Hindra Satari menilai penderita komorbid memiliki risiko lebih tinggi dan jika menderita COVID-19 akan lebih buruk, maka dari itu pasien komorbid ini harus vaksinasi.
Meski begitu, komorbid mereka harus dalam keadaan terkendali.
“Kita pengin dalam keadaan terkendali, supaya respons imun/kekebalan, hasilnya sesuai harapan. Kita menyuntikkan orang yang sehat. Jadi, sebetulnya ada komorbid itu enggak apa divaksin, jadi bukan kontraindikasi vaksinasi,” terangnya.
Penderita Komorbid Perlu Bawa Surat Keterangan Dokter Sebelum Vaksinasi
Ia lantas mengingatkan penderita komorbid untuk membawa surat keterangan dokter saat mengikuti vaksinasi corona.
“Membawa surat dokter tuh jangan (dianggap) jadi suatu aib atau masalah untuk mempersulit,” ujarnya.

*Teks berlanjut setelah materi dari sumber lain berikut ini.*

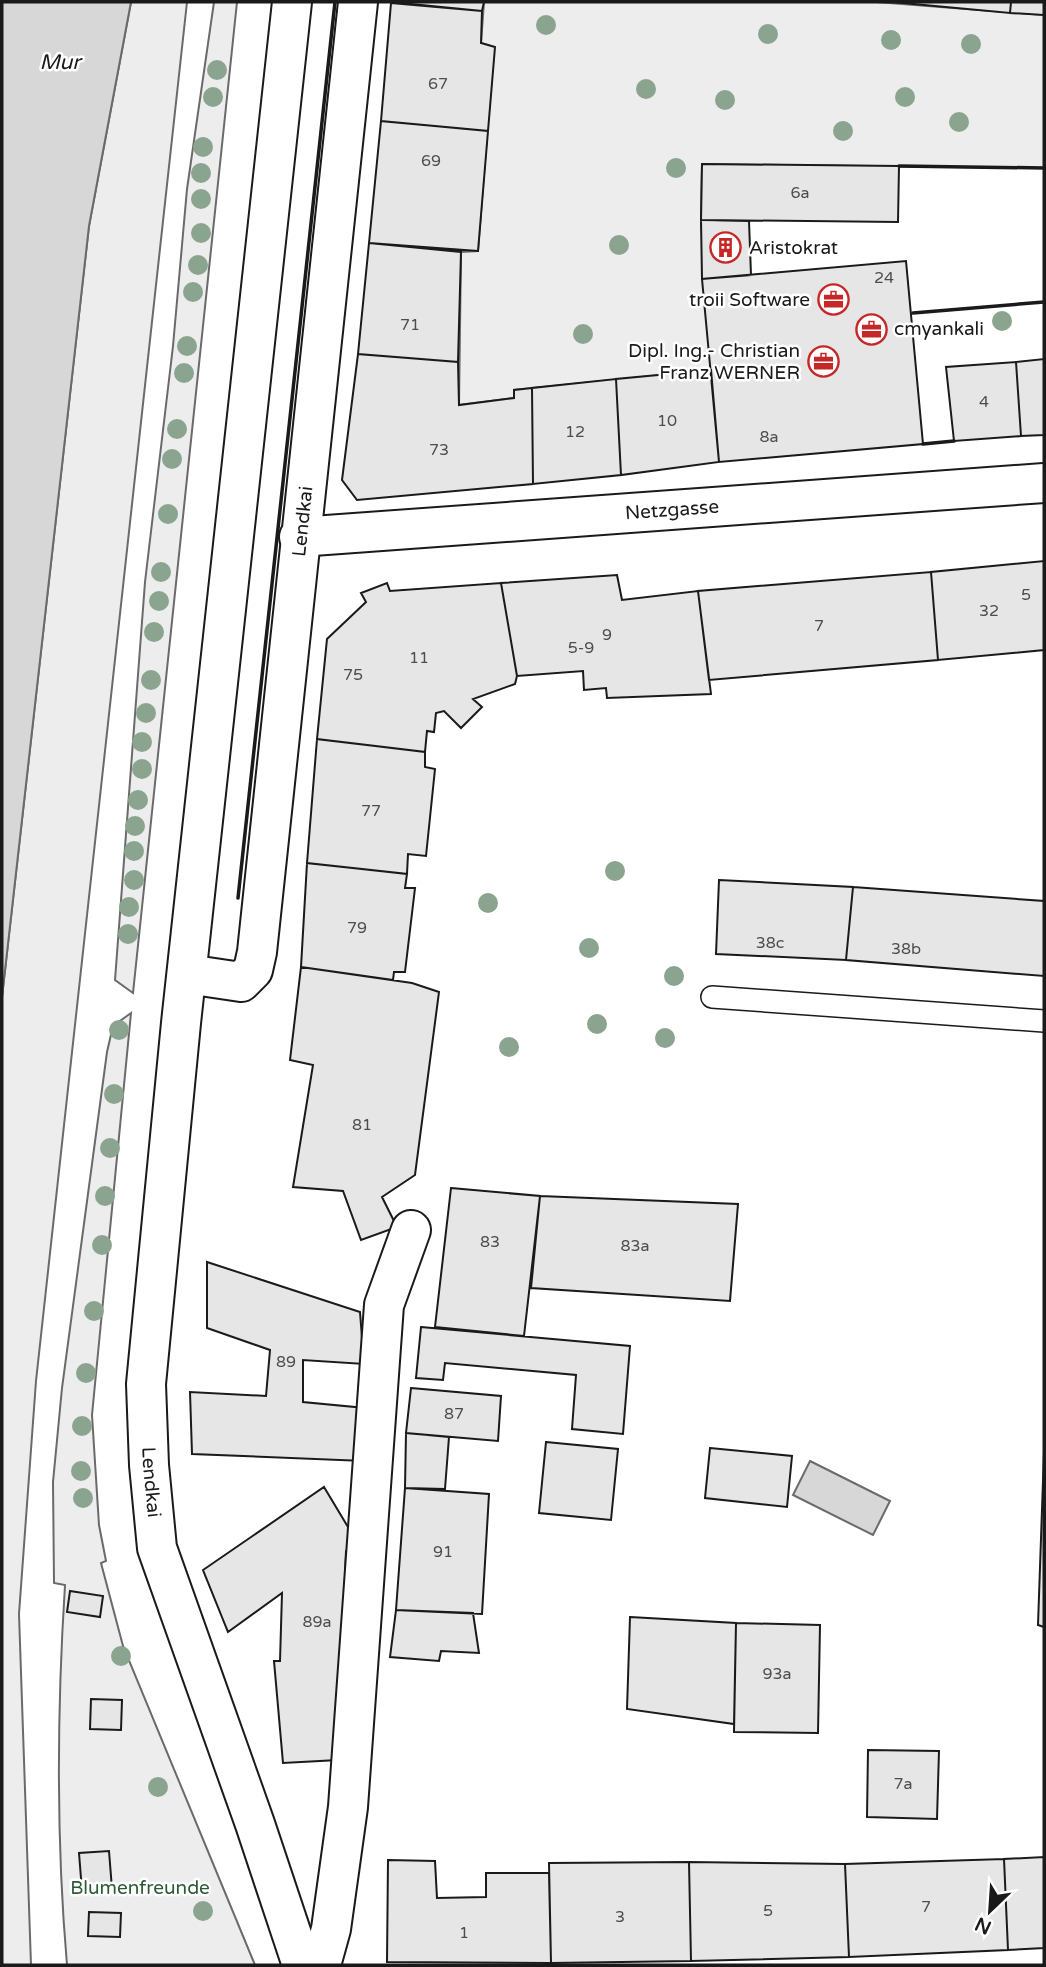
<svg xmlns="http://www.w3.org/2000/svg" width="1046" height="1967" font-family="'Varela Round',sans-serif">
<rect width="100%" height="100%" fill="#fff"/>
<path fill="#ededed" stroke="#6a6a6a" stroke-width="2" d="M131,2H187L36,1381L19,1614L31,1965H2V997L89,226Z
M214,2H237L133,993L115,980L145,582L173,346L187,189Z
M484,2H876L1044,15V168L702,164L701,220L711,370L514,390V398L459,405L461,252L478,251L494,47L481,43Z
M131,1013L92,1415L99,1525L106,1561L101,1563L123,1646L255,1965H67C56,1839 57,1711 65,1585L54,1583L53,1482L62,1388L107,1052L113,1026Z"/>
<path fill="#d7d7d7" stroke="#6a6a6a" stroke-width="2" d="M2,2H131L89,226L2,997Z
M810,1461L890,1501L873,1535L793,1495Z"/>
<path fill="#e6e6e6" stroke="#1a1a1a" stroke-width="2" d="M391,2H484L482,11Z
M892,2H1011L1010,13Z
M1011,2H1044V15L1010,13Z
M391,3L482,11L481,43L495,47L488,131L381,121Z
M381,121L488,131L478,251L369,243Z
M702,164L899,166L898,222L701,220Z
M701,220L749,221L751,275L702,279Z
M369,243L461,252L458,362L358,354Z
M906,261L923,444L719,462L702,279Z
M358,354L458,362L459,405L514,398V390L532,388L533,484L357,500L342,480Z
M1044,359V435L1021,436L1016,362Z
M1016,362L1021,436L954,441L946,367Z
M711,370L719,462L621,475L616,379Z
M616,379L621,475L533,484L532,388Z
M1044,561V650L938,660L931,572Z
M931,572L938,660L709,680L698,591Z
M617,575L622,600L698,591L711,694L607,698L606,688L584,690L583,671L517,676L501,583Z
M387,583L390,591L501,583L517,676L515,684L473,699L482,707L461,728L444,711L436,713L434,732L427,731L425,752L317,739L327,639L366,602L361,593Z
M317,739L425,752V767L435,769L426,856L408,854L407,874L307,863Z
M307,863L407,874L405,888H415L405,972H394L393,980L301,967Z
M719,880L853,887L846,960L716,954Z
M853,887L1044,901V976L846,960Z
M301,967L412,983L439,992L415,1175L382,1197L397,1227L361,1240L343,1191L293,1187L313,1065L290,1060Z
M451,1188L540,1196L524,1336L435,1327Z
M540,1196L738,1204L730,1301L531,1288Z
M207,1262L360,1312L364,1364L303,1360V1402L365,1408L364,1461L192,1454L190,1392L266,1396L270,1350L207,1328Z
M421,1327L630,1346L623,1434L572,1429L576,1375L445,1363L443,1380L416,1378Z
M411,1388L501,1396L498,1441L406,1433Z
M406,1433L449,1437L445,1489L405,1488Z
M546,1442L618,1449L611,1520L539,1513Z
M710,1448L792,1456L787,1507L705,1498Z
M1044,1452V1627L1038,1625Z
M324,1487L357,1542L346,1551L338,1760L283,1763L274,1661H280L282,1593L228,1632L203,1570Z
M405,1488L489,1494L482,1614L396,1610Z
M70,1591L103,1596L100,1617L67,1612Z
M396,1610L473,1613L479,1653L441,1651L439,1661L390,1657Z
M630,1617L736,1623L734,1724L627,1709Z
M736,1623L820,1625L818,1733L734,1732Z
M91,1699L122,1700L121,1730L90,1729Z
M868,1750L939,1751L937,1819L867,1817Z
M109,1851L112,1889L82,1891L79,1853Z
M1044,1857V1948L1008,1950L1004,1859Z
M1004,1859L1008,1950L849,1957L845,1864Z
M388,1860L435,1861L437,1898L486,1897V1873H549L551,1963L387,1962Z
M689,1862L845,1864L849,1957L691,1961Z
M689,1862L691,1961L551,1963L549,1863Z
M89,1912L121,1913L120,1937L88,1936Z"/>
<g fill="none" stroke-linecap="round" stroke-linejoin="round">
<defs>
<path id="lane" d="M712,997L1044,1021"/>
<g id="street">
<path id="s1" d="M299,537L1044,483"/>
<path id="s2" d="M187,974L241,982L253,970L257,952L358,2"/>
<path d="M321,1965L331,1929L348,1807L384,1305L411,1230"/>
</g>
<g id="secondary">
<path id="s3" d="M292,2L181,1023L146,1384L149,1465L157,1548L255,1824L302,1965"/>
</g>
</defs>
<use href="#lane" stroke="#1a1a1a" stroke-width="24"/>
<use href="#street" stroke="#1a1a1a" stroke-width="42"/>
<use href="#secondary" stroke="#1a1a1a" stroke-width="42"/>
<use href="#lane" stroke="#fff" stroke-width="21"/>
<use href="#street" stroke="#fff" stroke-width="38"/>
<use href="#secondary" stroke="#fff" stroke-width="38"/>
<path stroke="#1a1a1a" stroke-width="3.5" d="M899,166L1044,168
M913,313L1044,302
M923,444L954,441
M238,898L335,2"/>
</g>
<g fill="#8aa48f">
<circle cx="546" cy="25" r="10"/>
<circle cx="768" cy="34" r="10"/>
<circle cx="891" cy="40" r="10"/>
<circle cx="971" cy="44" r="10"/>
<circle cx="217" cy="70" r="10"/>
<circle cx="646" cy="89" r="10"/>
<circle cx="213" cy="97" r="10"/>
<circle cx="905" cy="97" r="10"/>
<circle cx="725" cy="100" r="10"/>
<circle cx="959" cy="122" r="10"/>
<circle cx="843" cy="131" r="10"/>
<circle cx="203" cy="147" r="10"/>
<circle cx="676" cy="168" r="10"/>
<circle cx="201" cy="173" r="10"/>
<circle cx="201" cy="199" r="10"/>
<circle cx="201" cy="233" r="10"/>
<circle cx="619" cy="245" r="10"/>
<circle cx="198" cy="265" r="10"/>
<circle cx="193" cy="292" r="10"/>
<circle cx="1002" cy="321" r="10"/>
<circle cx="583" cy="334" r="10"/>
<circle cx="187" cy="346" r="10"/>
<circle cx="184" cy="373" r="10"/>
<circle cx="177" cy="429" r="10"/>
<circle cx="172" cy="459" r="10"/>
<circle cx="168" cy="514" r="10"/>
<circle cx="161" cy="572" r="10"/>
<circle cx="159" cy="601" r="10"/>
<circle cx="154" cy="632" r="10"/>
<circle cx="151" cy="680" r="10"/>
<circle cx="146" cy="713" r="10"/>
<circle cx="142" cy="742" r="10"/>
<circle cx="142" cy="769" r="10"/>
<circle cx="138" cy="800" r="10"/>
<circle cx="135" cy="826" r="10"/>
<circle cx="134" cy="851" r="10"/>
<circle cx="615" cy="871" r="10"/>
<circle cx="134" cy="880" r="10"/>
<circle cx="488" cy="903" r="10"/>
<circle cx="129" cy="907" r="10"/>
<circle cx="128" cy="934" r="10"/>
<circle cx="589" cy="948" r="10"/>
<circle cx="674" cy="976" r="10"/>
<circle cx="597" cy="1024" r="10"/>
<circle cx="119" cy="1030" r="10"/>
<circle cx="665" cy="1038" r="10"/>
<circle cx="509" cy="1047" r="10"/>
<circle cx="114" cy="1094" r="10"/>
<circle cx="110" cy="1148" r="10"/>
<circle cx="105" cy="1196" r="10"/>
<circle cx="102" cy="1245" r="10"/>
<circle cx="94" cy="1311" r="10"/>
<circle cx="86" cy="1373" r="10"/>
<circle cx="82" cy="1426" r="10"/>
<circle cx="81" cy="1471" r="10"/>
<circle cx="83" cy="1498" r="10"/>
<circle cx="121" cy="1656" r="10"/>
<circle cx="158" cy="1787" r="10"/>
<circle cx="203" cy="1911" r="10"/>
</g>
<defs>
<symbol id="building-ring" viewBox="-11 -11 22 22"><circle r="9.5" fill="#fff" stroke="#c62828" stroke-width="1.5"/><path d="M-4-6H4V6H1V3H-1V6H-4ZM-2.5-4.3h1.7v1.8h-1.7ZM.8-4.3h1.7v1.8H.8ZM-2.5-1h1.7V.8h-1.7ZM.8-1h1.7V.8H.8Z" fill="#c62828"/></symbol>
<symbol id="office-ring" viewBox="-11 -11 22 22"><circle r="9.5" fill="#fff" stroke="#c62828" stroke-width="1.5"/><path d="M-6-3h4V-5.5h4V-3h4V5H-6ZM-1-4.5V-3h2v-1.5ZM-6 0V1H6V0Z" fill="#c62828"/></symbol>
</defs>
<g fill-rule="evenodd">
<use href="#building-ring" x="708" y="230" width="35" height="35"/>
<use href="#office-ring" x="816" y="282" width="35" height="35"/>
<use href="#office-ring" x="854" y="312" width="35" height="35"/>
<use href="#office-ring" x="806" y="344" width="35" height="35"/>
</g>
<g text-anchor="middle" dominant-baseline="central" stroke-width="5" stroke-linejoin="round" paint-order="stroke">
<g font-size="16" fill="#4d4d4d">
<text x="438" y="84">67</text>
<text x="431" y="161">69</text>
<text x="800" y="193">6a</text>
<text x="884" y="278">24</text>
<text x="410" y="325">71</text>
<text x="984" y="402">4</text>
<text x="667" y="421">10</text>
<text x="575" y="432">12</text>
<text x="769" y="437">8a</text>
<text x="439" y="450">73</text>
<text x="1026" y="595">5</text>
<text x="989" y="611">32</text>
<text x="819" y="626">7</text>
<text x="607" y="635">9</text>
<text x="581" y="648">5-9</text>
<text x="419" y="658">11</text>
<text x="353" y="675">75</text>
<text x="371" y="811">77</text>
<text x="357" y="928">79</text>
<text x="770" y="943">38c</text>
<text x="906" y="949">38b</text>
<text x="362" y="1125">81</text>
<text x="490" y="1242">83</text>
<text x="635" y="1246">83a</text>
<text x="286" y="1362">89</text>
<text x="454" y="1414">87</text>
<text x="443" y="1552">91</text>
<text x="317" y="1622">89a</text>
<text x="777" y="1674">93a</text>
<text x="903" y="1784">7a</text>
<text x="926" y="1907">7</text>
<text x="768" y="1911">5</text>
<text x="620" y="1917">3</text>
<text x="464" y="1933">1</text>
</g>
<g font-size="19" fill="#1a1a1a" stroke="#fff" text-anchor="start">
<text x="749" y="248">Aristokrat</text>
<text x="810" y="300" text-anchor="end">troii Software</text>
<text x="894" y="329">cmyankali</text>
<text x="800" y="351" text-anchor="end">Dipl. Ing.- Christian<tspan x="800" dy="22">Franz WERNER</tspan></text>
</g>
<g font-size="19" fill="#1a1a1a" stroke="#fff">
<text stroke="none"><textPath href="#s1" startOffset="374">Netzgasse</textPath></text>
<text stroke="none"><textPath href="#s2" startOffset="523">Lendkai</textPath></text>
<text stroke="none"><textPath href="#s3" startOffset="1488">Lendkai</textPath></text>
</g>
<g font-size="19" fill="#2b5a34" stroke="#fff">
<text x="140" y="1888">Blumenfreunde</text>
</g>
<g font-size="21" font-style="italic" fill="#1a1a1a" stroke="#fff">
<text x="60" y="62">Mur</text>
</g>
</g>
<rect width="1046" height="1967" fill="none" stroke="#1a1a1a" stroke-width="7"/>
<g transform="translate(990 1911) rotate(205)" stroke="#ffffff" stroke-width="5" paint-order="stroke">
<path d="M0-5L12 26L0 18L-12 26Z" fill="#1a1a1a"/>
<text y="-10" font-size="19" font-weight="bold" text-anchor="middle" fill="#1a1a1a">N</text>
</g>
</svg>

Adapun hal itu sebagai antisipasi apabila terjadi kejadian ikutan pasca imunisasi (KIPI) atau efek samping setelah menjalani vaksinasi.
“Itu kaidah normal untuk orang sehat harus diperiksa tiap tahun. Ini kan untuk mengamankan, untuk tidak menggelisahkan, dan untuk tidak membingungkan semua pihak,” jelas Hindra Satari.
Penderita komorbid maupun masyarakat pada umumnya harus bertanggung jawab terhadap surat dokter masing-masing.
Vaksinator tak bisa menolak pernyataan masyarakat yang tidak jujur. Jika asumsi kesehatan yang tersampaikan benar, maka vaksinator menganggap benar.